* **Work instructions**
Please reproduce the records below line by line, keeping every field name and value unchanged.
- - - - -
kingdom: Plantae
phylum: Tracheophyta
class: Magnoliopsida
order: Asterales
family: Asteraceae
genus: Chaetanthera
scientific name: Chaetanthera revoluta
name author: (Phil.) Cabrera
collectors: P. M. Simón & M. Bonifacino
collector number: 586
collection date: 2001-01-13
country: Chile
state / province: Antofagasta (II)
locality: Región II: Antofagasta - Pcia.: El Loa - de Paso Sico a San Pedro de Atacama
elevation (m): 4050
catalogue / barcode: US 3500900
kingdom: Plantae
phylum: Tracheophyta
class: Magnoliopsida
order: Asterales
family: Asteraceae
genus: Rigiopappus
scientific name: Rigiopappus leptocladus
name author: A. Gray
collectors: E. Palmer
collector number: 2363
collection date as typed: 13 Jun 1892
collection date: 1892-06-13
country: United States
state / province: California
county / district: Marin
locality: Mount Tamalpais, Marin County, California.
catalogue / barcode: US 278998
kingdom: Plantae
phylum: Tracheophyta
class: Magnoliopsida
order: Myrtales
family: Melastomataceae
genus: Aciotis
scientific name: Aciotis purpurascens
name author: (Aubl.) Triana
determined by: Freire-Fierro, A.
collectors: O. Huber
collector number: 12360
- - - - -
* **Solution**
kingdom: Plantae
phylum: Tracheophyta
class: Magnoliopsida
order: Asterales
family: Asteraceae
genus: Chaetanthera
scientific name: Chaetanthera revoluta
name author: (Phil.) Cabrera
collectors: P. M. Simón & M. Bonifacino
collector number: 586
collection date: 2001-01-13
country: Chile
state / province: Antofagasta (II)
locality: Región II: Antofagasta - Pcia.: El Loa - de Paso Sico a San Pedro de Atacama
elevation (m): 4050
catalogue / barcode: US 3500900
kingdom: Plantae
phylum: Tracheophyta
class: Magnoliopsida
order: Asterales
family: Asteraceae
genus: Rigiopappus
scientific name: Rigiopappus leptocladus
name author: A. Gray
collectors: E. Palmer
collector number: 2363
collection date as typed: 13 Jun 1892
collection date: 1892-06-13
country: United States
state / province: California
county / district: Marin
locality: Mount Tamalpais, Marin County, California.
catalogue / barcode: US 278998
kingdom: Plantae
phylum: Tracheophyta
class: Magnoliopsida
order: Myrtales
family: Melastomataceae
genus: Aciotis
scientific name: Aciotis purpurascens
name author: (Aubl.) Triana
determined by: Freire-Fierro, A.
collectors: O. Huber
collector number: 12360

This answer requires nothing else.